YOUR INSTRUCTIONS:
The answer must be an exact reprint of the lines from the one with "15:00 - 15:30" through the final line of the data, with no pictures included.

DATASET EXTRACT:
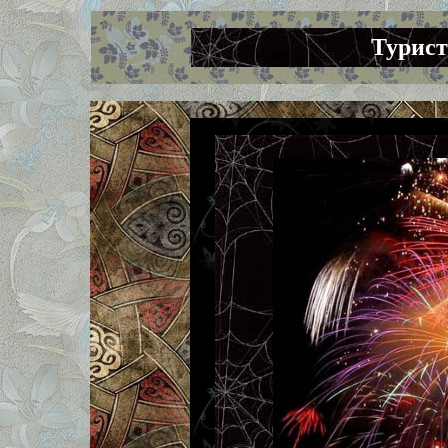
Турист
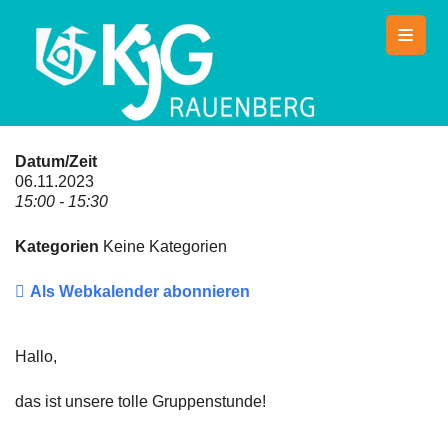
Skip
to
content
KjG Rauenberg
Countdown zum Zeltlager 2026
Datum/Zeit
06.11.2023
15:00 - 15:30
Kategorien
Keine Kategorien
Als Webkalender abonnieren
Hallo,
das ist unsere tolle Gruppenstunde!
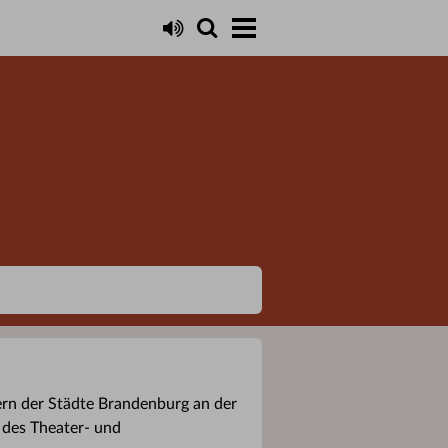
rn der Städte Brandenburg an der
 des Theater- und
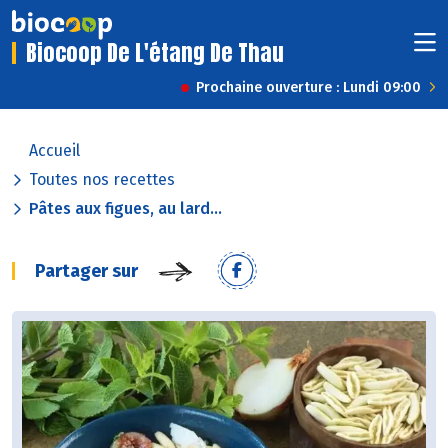
Biocoop De L'étang De Thau
Prochaine ouverture : Lundi 09:00
Accueil
Toutes nos recettes
Pâtes aux figues, au lard...
Partager sur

PROBLEM SOLUTION:
15:00 - 15:30
Kategorien
Keine Kategorien
Als Webkalender abonnieren
Hallo,
das ist unsere tolle Gruppenstunde!
rn der Städte Brandenburg an der
 des Theater- und
Biocoop De L'étang De Thau
Prochaine ouverture : Lundi 09:00
Accueil
Toutes nos recettes
Pâtes aux figues, au lard...
Partager sur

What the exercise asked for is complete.